Pour faire de Conakry la capitale africaine du livre, Sansy Kaba plaide auprès du gouvernement

0
2746
Ceci a tendance à devenir une tradition. A l’initiative des éditions l’Harmattan Guinée, des rencontres littéraires ont lieu toutes les semaines à Conakry. Un rendez-vous hebdomadaire qui se tient dans un cadre idéal offert par un hôtel de la place pour faire la promotion du livre et de la lecture.

A la faveur d’une cérémonie de dédicace tenue ce weekend, le directeur général de l’Harmattan Guinée, initiateur des 72 heures du livre, a étalé son ambition de faire de Conakry la capitale africaine du livre, tout en sollicitant l’implication du gouvernement, notamment à travers le ministère des Affaires étrangères.
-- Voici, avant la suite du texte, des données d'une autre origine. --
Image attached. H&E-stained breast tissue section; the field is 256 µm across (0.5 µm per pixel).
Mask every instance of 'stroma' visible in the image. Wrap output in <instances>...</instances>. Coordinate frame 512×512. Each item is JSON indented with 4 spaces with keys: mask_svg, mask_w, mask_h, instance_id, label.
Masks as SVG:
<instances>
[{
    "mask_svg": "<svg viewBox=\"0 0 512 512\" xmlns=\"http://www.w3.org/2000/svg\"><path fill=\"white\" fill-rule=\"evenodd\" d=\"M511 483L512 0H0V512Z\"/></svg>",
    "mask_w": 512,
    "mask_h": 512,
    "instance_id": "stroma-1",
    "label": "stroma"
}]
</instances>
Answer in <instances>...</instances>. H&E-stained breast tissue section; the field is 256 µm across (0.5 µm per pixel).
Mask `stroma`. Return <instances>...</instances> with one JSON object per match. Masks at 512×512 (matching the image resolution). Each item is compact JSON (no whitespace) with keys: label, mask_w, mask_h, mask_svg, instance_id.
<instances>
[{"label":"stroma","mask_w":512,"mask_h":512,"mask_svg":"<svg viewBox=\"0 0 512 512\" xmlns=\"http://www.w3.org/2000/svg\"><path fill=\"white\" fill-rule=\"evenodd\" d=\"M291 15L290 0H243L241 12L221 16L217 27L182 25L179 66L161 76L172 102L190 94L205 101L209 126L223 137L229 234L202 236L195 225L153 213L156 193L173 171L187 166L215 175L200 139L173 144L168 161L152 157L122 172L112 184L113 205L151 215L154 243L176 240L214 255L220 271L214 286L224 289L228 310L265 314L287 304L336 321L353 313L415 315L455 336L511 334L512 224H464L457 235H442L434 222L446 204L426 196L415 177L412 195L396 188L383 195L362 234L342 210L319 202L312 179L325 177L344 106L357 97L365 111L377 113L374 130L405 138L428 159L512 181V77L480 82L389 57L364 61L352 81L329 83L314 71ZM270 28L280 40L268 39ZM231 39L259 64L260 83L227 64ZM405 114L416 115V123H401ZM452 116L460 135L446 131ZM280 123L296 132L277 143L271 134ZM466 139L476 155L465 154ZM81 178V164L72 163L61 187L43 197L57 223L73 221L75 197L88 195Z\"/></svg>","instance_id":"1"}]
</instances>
« Excellence Monsieur le ministre des Affaires étrangères, Conakry a été capitale mondiale du livre. Aujourd’hui, nous sommes en train de nous battre pour devenir capitale africaine du livre. Vous avez suivi à travers la dernière édition des 72 heures du livre. Avec l’accompagnement de la Francophonie, nous avons eu l’accord officiel des partenaires pour que Conakry puisse abriter le Salon international du livre. Ce qui consacrera notre capitale comme capitale africaine du livre. C’est une biennale. Normalement, la première édition devrait se faire cette année. Mais pour cause de pandémie, elle n’a pas pu se tenir », a expliqué Sansy Kaba Diakité.

« Et pour cela, poursuivra-t-il, nous avons besoin de votre soutien. Nous avons besoin que vous nous ouvriez les portes de l’Union africaine, celles de l’Oif, de l’Unesco, des Nations-unies et que nos diplomates partout à travers le monde portent le projet pour que Conakry soit la capitale africaine du livre ».

Il y a 12 ans que l’Harmattan Guinée organise Les 72 heures du livre. Une manifestation culturelle grandeur nature qui se passe au strict niveau des organisateurs qui choisissent chaque année le pays invité d’honneur au sein des professionnels du livre.

Et désormais, le souhait de Sansy Kaba Diakité et de toute l’équipe qui l’entoure, pour les prochaines années – et à commencer par 2021 – est que le pays invité d’honneur soit choisi en commun accord avec le ministère des Affaires étrangères.

« Cela, pour qu’on puisse réellement vous suivre, parce que vous avez des orientations, vous connaissez les pays qui sont en parfaite collaboration avec la République de Guinée. Nous souhaiterions qu’on ait une commission mixte composée de professionnels du livre et cadres du ministère des Affaires étrangères pour faire chaque année le choix stratégique du pays invité d’honneur », a exprimé M. Diakité.

En réponse, le chef de la diplomatie guinéenne a réitéré l’adhésion de son département à cette sollicitation. Mais avant, Mamady Touré a dit que les deux parties peuvent régulièrement organiser des discussions au ministère des Affaires étrangères.

« Il y a du travail à faire. Mais ensemble, on peut arriver à quelque chose qui va être utile non seulement aux diplomates, mais aussi le reste de nos concitoyens », a conclu le ministre des Affaires étrangères et des Guinéens de l’étranger.